Analysis implemented in a large automated Python pipeline with validation contracts; libraries referenced include statsmodels, scikit‑learn and XGBoost.

Practical takeaways / actionable lessons

If entering ML in Russia (2026):
- Expect strong competition from academically trained, young cohorts (median age 24–26).
- Focus on core mathematics/statistics plus practical ML engineering (deployment, monitoring).
- Produce an ATS‑friendly resume with quantified results and production experience.
- Consider MLOps if you have backend/DevOps skills — demand is high and supply limited.
- Disclose a realistic salary range (vacancies that disclose salary attract more applicants).
- For faster grade progression, changing companies strategically often yields faster jumps than internal promotion.
For researchers/analysts conducting market studies:
- Document selection and cleaning procedures carefully — raw counts can be misleading if spam/garbage are not removed; scoring thresholds and cleaning rules matter.

Limitations and cautions

Salary conclusions rely on a small disclosed subset — interpret with caution.
Platform proprietary scoring is complex and not fully transparent; non‑obvious signals (photo, packaging) can influence scores.
This study is a snapshot (March 2026) tied to the platform and candidate behavior at that time.
Presenter emphasized transparency: selection and cleaning were documented for reproducibility.

Extras and follow‑ups

Additional analyses planned/available: candidate archetypes (e.g., “re‑rollers”), company donor/retention analyses, deeper elite‑candidate studies.
Full dataset/map/study and comments are available on the presenter’s platform (nareka.ru).

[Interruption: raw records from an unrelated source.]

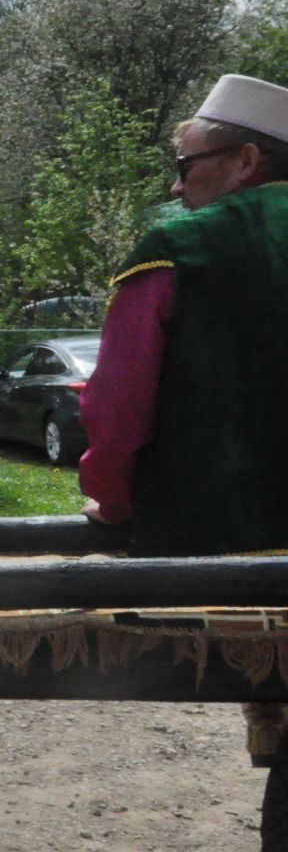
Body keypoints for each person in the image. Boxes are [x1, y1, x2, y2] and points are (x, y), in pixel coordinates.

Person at [78, 73, 288, 762]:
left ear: (246, 162)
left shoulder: (177, 250)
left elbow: (117, 408)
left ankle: (271, 711)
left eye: (185, 165)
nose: (175, 188)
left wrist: (111, 498)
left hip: (226, 553)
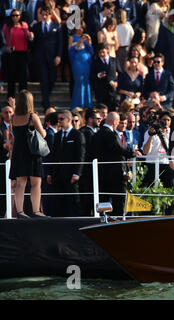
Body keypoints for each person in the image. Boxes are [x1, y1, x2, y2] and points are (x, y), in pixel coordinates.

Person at [9, 90, 48, 218]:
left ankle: (20, 212)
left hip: (18, 152)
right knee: (36, 183)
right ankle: (36, 211)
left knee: (20, 184)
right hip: (31, 152)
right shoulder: (32, 117)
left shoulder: (13, 117)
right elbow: (43, 134)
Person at [90, 111, 137, 216]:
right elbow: (118, 149)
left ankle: (102, 221)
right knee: (118, 202)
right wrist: (133, 153)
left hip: (101, 173)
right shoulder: (110, 134)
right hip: (114, 175)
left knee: (103, 201)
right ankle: (118, 222)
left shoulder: (97, 134)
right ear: (115, 122)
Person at [47, 110, 86, 217]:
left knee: (74, 201)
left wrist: (77, 173)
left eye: (61, 119)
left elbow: (80, 155)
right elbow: (53, 155)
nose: (58, 121)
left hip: (71, 174)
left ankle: (76, 223)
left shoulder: (77, 135)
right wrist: (50, 173)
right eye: (58, 119)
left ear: (68, 120)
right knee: (58, 201)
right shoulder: (57, 135)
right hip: (58, 174)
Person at [30, 5, 63, 110]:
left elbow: (60, 42)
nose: (44, 17)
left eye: (46, 15)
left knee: (52, 79)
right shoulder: (36, 26)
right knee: (43, 80)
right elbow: (33, 43)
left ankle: (46, 97)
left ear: (50, 15)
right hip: (40, 57)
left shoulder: (56, 25)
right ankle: (46, 103)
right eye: (42, 14)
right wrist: (31, 38)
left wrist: (58, 55)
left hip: (52, 56)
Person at [2, 9, 33, 99]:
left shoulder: (24, 25)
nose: (15, 17)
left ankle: (23, 99)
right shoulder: (7, 26)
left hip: (22, 53)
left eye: (17, 15)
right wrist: (6, 48)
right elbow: (3, 40)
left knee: (23, 77)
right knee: (11, 77)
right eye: (13, 15)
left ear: (20, 16)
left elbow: (28, 37)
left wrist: (30, 35)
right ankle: (11, 99)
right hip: (11, 53)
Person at [142, 110, 174, 188]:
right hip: (152, 164)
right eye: (164, 120)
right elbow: (145, 151)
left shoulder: (172, 133)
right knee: (149, 189)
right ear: (159, 120)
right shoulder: (149, 132)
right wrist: (151, 136)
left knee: (169, 188)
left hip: (166, 164)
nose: (166, 122)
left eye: (168, 120)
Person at [90, 43, 119, 111]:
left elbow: (120, 73)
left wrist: (116, 82)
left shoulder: (114, 60)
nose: (102, 54)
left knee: (112, 110)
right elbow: (91, 76)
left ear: (107, 51)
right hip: (101, 92)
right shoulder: (95, 62)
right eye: (100, 52)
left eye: (103, 52)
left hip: (112, 91)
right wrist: (98, 75)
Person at [69, 32, 94, 109]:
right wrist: (80, 42)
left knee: (86, 84)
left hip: (87, 66)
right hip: (78, 66)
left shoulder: (87, 45)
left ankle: (87, 105)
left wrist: (89, 42)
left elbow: (92, 53)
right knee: (79, 84)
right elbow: (70, 53)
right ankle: (77, 105)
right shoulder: (73, 42)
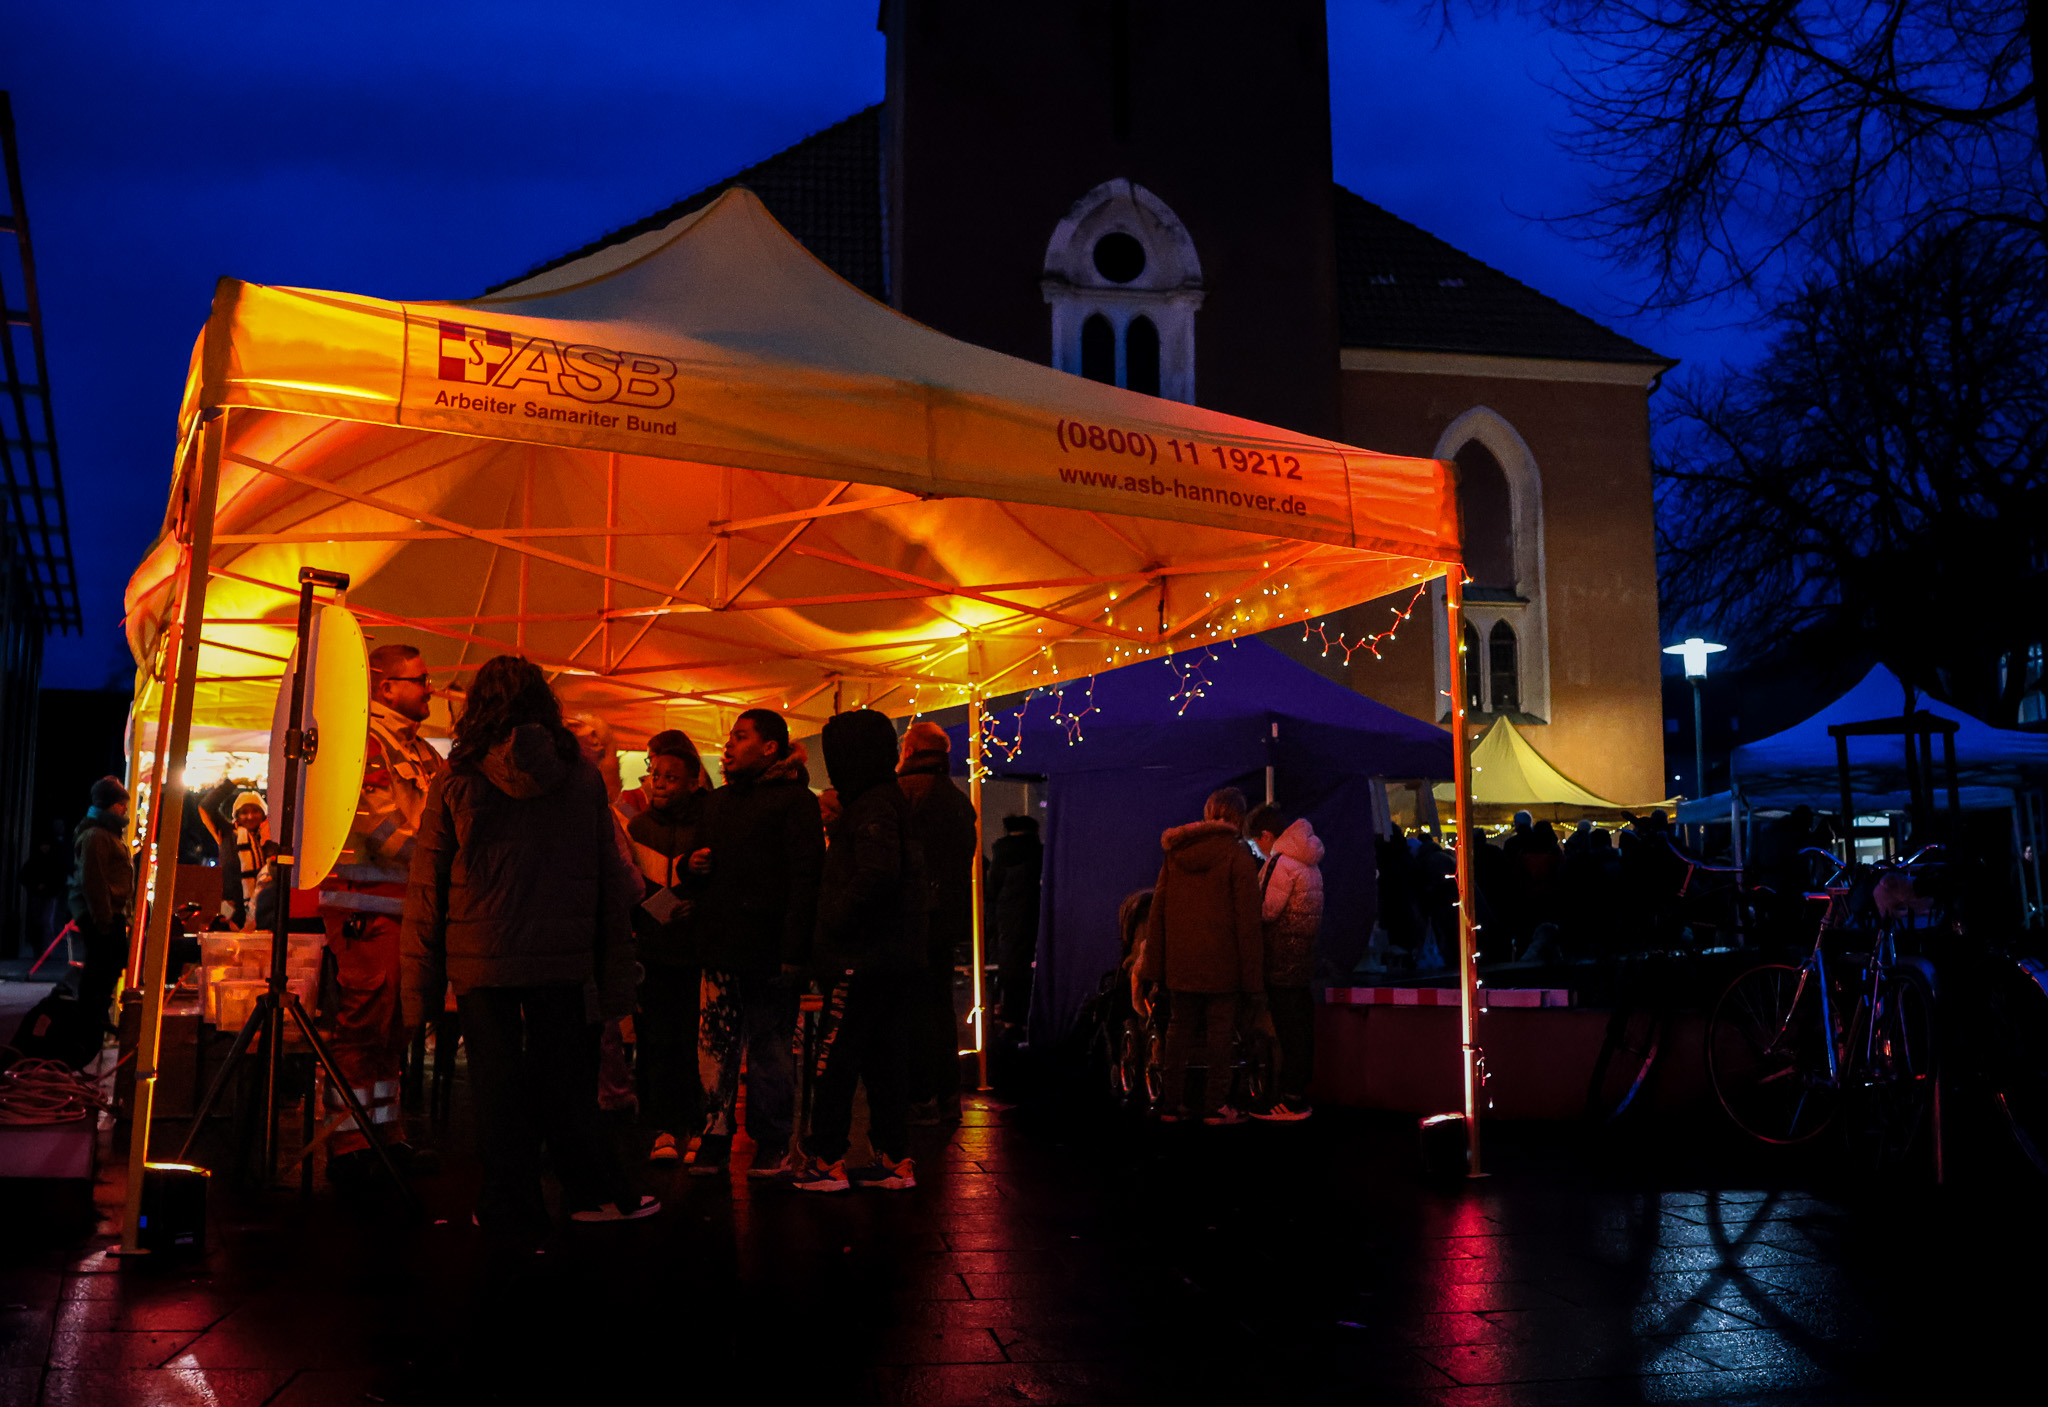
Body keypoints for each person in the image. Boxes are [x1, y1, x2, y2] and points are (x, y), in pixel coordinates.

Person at [401, 654, 655, 1233]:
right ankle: (588, 1193)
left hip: (480, 957)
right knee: (566, 1080)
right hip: (563, 955)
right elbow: (610, 878)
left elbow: (428, 884)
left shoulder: (457, 775)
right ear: (545, 702)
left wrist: (419, 991)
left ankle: (506, 1203)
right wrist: (617, 972)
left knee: (494, 1085)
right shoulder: (582, 777)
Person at [319, 643, 446, 1180]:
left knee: (392, 1031)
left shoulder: (418, 751)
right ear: (386, 687)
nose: (430, 688)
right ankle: (350, 1149)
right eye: (419, 679)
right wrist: (443, 861)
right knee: (363, 1029)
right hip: (368, 911)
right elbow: (378, 825)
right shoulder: (365, 744)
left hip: (399, 909)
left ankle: (383, 1136)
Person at [792, 709, 929, 1192]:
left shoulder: (870, 807)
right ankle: (894, 1158)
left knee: (836, 1057)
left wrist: (832, 920)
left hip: (858, 956)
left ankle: (825, 1158)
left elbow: (876, 876)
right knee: (885, 1058)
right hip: (890, 957)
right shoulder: (886, 802)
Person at [691, 708, 822, 1180]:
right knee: (717, 1047)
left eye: (740, 736)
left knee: (767, 1046)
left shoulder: (794, 802)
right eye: (730, 736)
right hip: (723, 943)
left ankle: (769, 1142)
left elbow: (805, 880)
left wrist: (793, 950)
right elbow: (701, 867)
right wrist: (693, 866)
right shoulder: (719, 802)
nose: (728, 744)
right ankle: (715, 1134)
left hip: (768, 947)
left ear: (770, 747)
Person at [1138, 788, 1263, 1124]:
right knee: (1221, 1035)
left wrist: (1155, 967)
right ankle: (1215, 1106)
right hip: (1224, 965)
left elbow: (1158, 912)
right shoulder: (1238, 857)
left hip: (1180, 964)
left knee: (1178, 1032)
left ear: (1209, 813)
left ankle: (1170, 1103)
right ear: (1238, 817)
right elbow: (1248, 923)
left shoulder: (1176, 854)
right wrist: (1253, 980)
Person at [625, 729, 710, 1163]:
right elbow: (636, 888)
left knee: (692, 1041)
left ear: (693, 781)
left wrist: (696, 901)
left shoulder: (708, 823)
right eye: (655, 774)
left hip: (696, 951)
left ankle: (695, 1121)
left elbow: (720, 882)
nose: (658, 782)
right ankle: (659, 1126)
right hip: (655, 951)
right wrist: (665, 908)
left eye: (670, 777)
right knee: (655, 1041)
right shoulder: (639, 827)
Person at [896, 720, 976, 1126]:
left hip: (911, 920)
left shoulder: (904, 796)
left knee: (911, 1011)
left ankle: (920, 1095)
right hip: (946, 920)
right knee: (940, 1008)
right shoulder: (959, 802)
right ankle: (947, 1094)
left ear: (908, 752)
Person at [566, 714, 638, 1118]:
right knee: (599, 1019)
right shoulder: (599, 812)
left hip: (570, 930)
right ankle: (607, 1095)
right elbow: (627, 878)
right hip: (592, 930)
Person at [1245, 804, 1322, 1121]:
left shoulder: (1282, 862)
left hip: (1280, 959)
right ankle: (1298, 1092)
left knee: (1289, 1031)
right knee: (1302, 1028)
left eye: (1255, 842)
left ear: (1265, 835)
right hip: (1302, 958)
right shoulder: (1308, 859)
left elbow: (1266, 911)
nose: (1257, 850)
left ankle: (1290, 1100)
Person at [66, 776, 133, 1025]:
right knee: (101, 966)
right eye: (121, 804)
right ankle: (89, 1021)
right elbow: (94, 880)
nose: (125, 809)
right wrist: (103, 918)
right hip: (100, 914)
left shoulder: (107, 832)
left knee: (109, 964)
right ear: (110, 804)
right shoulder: (97, 835)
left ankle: (95, 1017)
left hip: (106, 912)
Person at [989, 815, 1043, 1028]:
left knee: (1010, 965)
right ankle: (1031, 1012)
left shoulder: (1001, 853)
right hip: (1035, 915)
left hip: (1007, 918)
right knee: (1033, 965)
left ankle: (1011, 1013)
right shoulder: (1039, 854)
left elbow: (992, 889)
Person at [198, 781, 269, 928]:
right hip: (231, 909)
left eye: (255, 810)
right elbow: (206, 806)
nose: (250, 816)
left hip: (263, 910)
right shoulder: (226, 833)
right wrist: (234, 783)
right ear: (236, 816)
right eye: (244, 812)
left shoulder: (268, 838)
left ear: (263, 814)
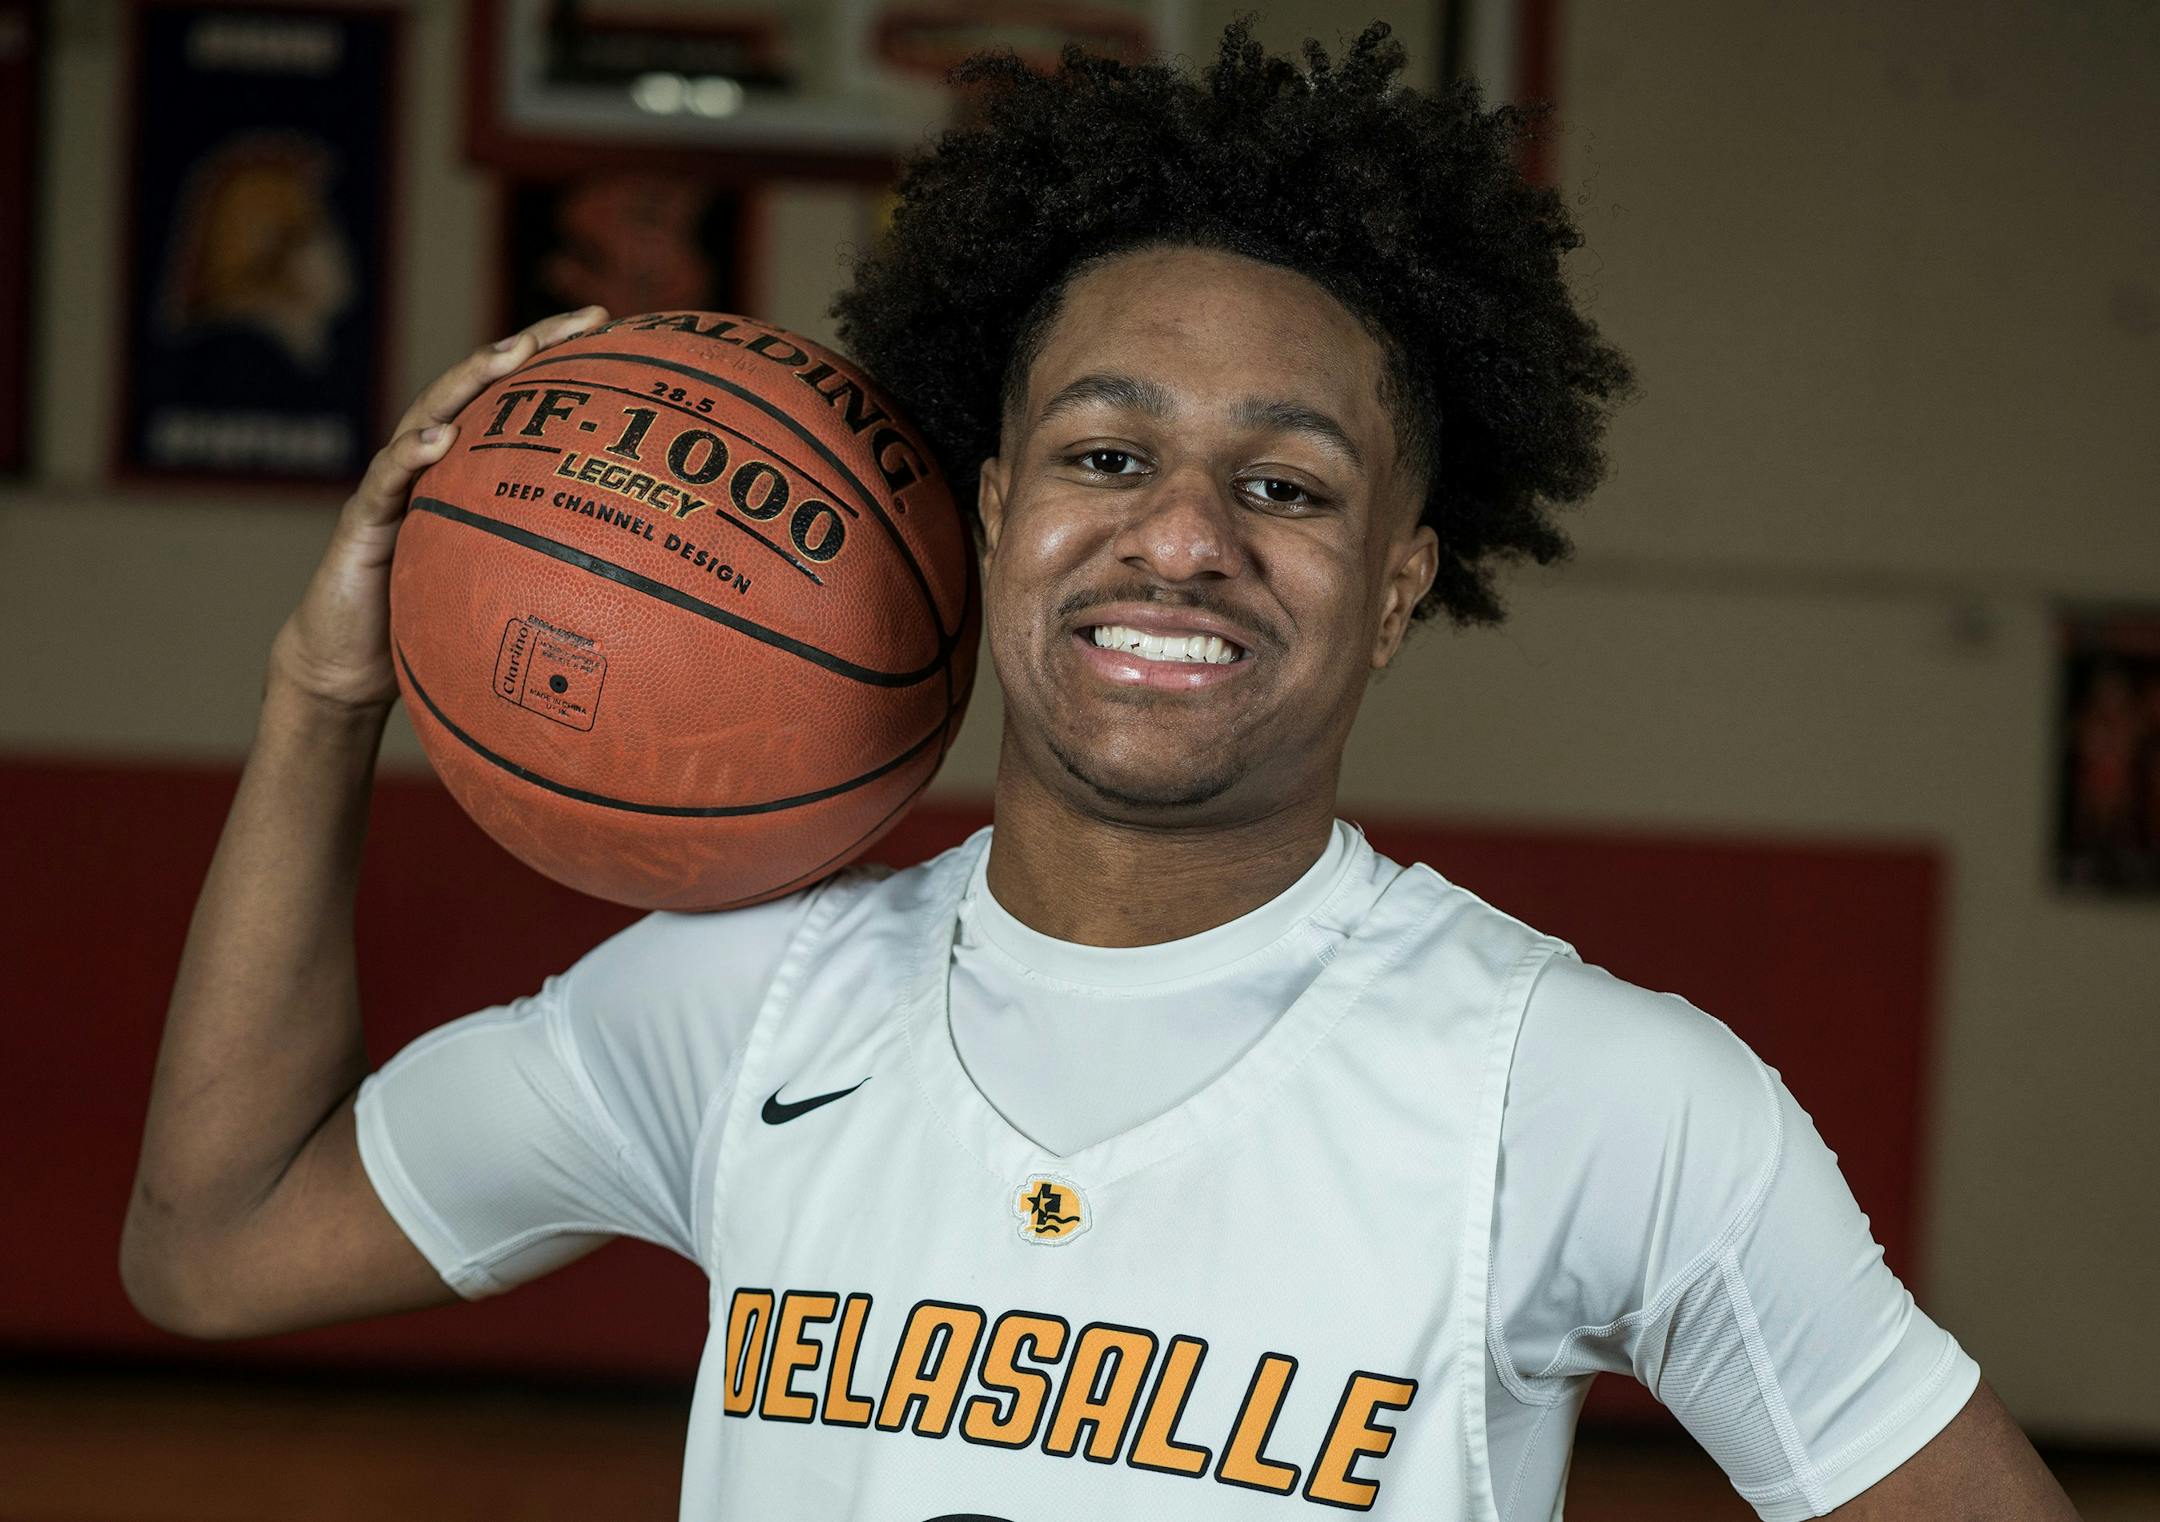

Speakers / sources mentioned

Presenter / video author: creator of nareka.ru and author of the analysis (sole speaker).
Companies explicitly mentioned: Sber, Ozon.
Tools / platform elements: nareka.ru, platform ATS and scoring (recommendation NN, textual search/logit, packaging visibility), SBERTs (referenced), Gemini 3 Fast (LLM).
Statistical / ML libraries referenced: statsmodels, scikit‑learn, XGBoost.